No. Genotype does not increase the risk of transmission from mother to baby. It is important only in determining the treatment length (i.e. genotype 1 requires 48 weeks treatment) and affects the treatment outcome.
Your employee does not pose a risk to the children or other staff. Hepatitis C is transmitted through blood to blood contact and the standard policies and procedures around infection control and first aid that apply to childcare centres are designed to prevent any risk of transmission of hepatitis C and other diseases or illnesses, including other blood borne viruses. It is important that you ensure these policies and procedures are adhered to by all staff, not just the staff member who has disclosed. It is important to understand that people can, and do, live with hepatitis C, or hepatitis B, without knowing they have it and this is why all staff should be treated equally.
Your employee is not legally obligated to disclose her hepatitis status to you and she has disclosed to you trusting that you will respect her personal information.
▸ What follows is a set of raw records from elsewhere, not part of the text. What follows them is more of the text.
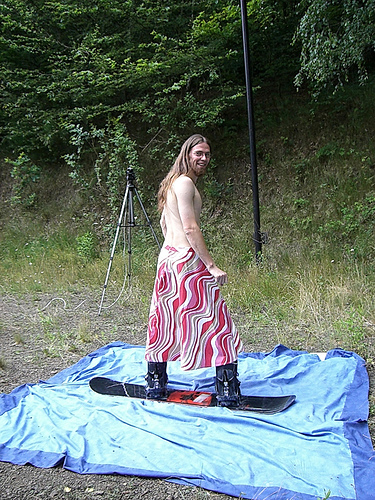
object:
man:
[145, 135, 243, 400]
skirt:
[145, 244, 244, 371]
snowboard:
[89, 377, 296, 414]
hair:
[155, 134, 211, 209]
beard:
[189, 163, 204, 175]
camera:
[126, 168, 134, 180]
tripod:
[98, 187, 161, 316]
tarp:
[0, 342, 374, 499]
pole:
[241, 0, 262, 265]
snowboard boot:
[145, 362, 168, 398]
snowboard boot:
[216, 365, 241, 407]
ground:
[0, 260, 373, 500]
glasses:
[194, 151, 211, 156]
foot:
[216, 360, 240, 406]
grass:
[0, 223, 375, 291]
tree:
[0, 0, 244, 156]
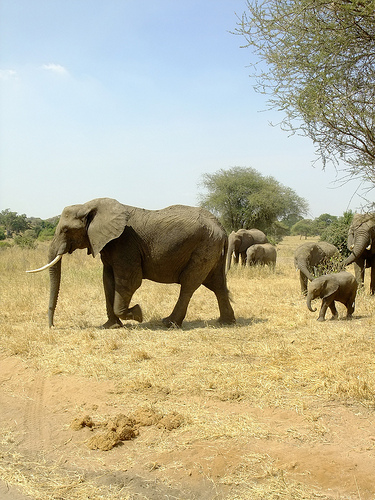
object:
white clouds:
[4, 62, 81, 105]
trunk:
[306, 290, 319, 312]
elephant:
[246, 244, 277, 274]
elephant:
[294, 241, 340, 297]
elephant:
[306, 271, 358, 322]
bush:
[202, 167, 305, 240]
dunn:
[70, 402, 183, 451]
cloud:
[1, 58, 97, 138]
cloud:
[0, 118, 369, 233]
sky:
[0, 16, 372, 224]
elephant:
[25, 196, 237, 331]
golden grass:
[2, 236, 374, 499]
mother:
[225, 227, 266, 270]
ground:
[1, 235, 374, 498]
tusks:
[26, 254, 62, 273]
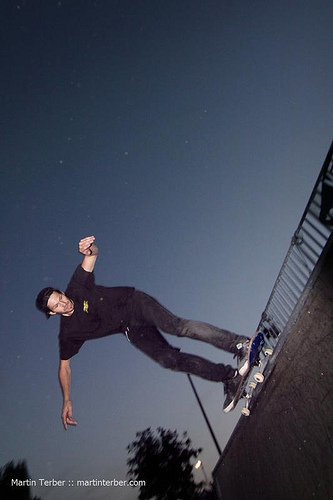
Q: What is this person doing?
A: Skateboarding.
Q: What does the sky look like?
A: Getting dark.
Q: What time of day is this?
A: Twilight.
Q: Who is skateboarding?
A: A man.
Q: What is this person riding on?
A: A skateboard.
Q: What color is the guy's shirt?
A: Black.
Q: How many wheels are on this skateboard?
A: Four.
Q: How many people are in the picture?
A: One.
Someone can only disclose their status to you if they know about it and, even then, it is their personal choice to disclose. Other people may choose not to disclose and that is their right. It is unnecessary to disclose her status to parents or other staff. It would also be a breach of her confidentiality if you were to advise anyone else of her hepatitis C (or any other personal information) and could lead to others discriminating against her. It is illegal to discriminate against someone in the workplace because they have hepatitis C or B.
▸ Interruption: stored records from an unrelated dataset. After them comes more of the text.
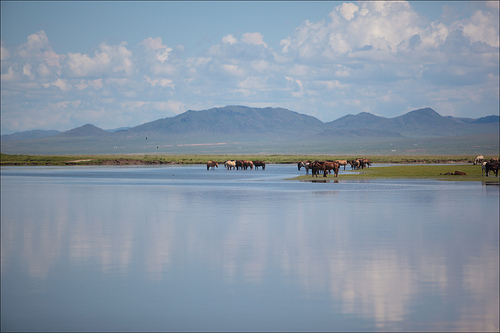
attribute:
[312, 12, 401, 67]
cloud — white, larger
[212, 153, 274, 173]
animals — wild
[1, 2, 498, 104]
clouds — white 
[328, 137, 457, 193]
grass — green 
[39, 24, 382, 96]
clouds — puffy, white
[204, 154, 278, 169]
animals — wild 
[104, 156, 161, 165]
shoreline — brown 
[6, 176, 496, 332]
water — large 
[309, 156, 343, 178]
horse — brown 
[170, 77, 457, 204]
mountain — big 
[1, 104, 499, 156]
mountains — hazy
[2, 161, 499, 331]
water — large, blue , calm 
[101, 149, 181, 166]
land — Green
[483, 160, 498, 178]
wild animal — brown, white, black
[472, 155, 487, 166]
wild animal — brown, white, black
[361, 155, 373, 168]
wild animal — brown, white, black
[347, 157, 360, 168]
wild animal — brown, white, black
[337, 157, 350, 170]
wild animal — brown, white, black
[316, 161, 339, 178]
wild animal — brown, white, black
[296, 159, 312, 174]
wild animal — brown, white, black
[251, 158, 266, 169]
wild animal — brown, white, black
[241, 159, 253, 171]
wild animal — brown, white, black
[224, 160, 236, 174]
wild animal — brown, white, black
Vaccination is available to protect against hepatitis A and hepatitis B. Vaccinations may be performed by your doctor or at sexual health clinics. People who are considered to be at high risk of contracting hepatitis A or B may access vaccination at the W.A. Substance Users Association (WASUA) or at HepatitisWA.
Hepatitis A vaccination consists of two injections over a 6 to 12 or 18 month period for children, adolescents and adults.
Hepatitis B vaccination has been provided routinely to babies in Australia since 2000 and, in some States and Territories, to adolescents since 1997. Hepatitis B vaccination indirectly provides protection against hepatitis D which cannot survive in the absence of hepatitis B. The vaccination is provided most commonly as a course of 3 injections over a six month period for adults, adolescents and children.
A combined hepatitis A and hepatitis B vaccine is available and follows the same schedule of injections as for hepatitis B vaccination.
There is no vaccination available for hepatitis C, E or G.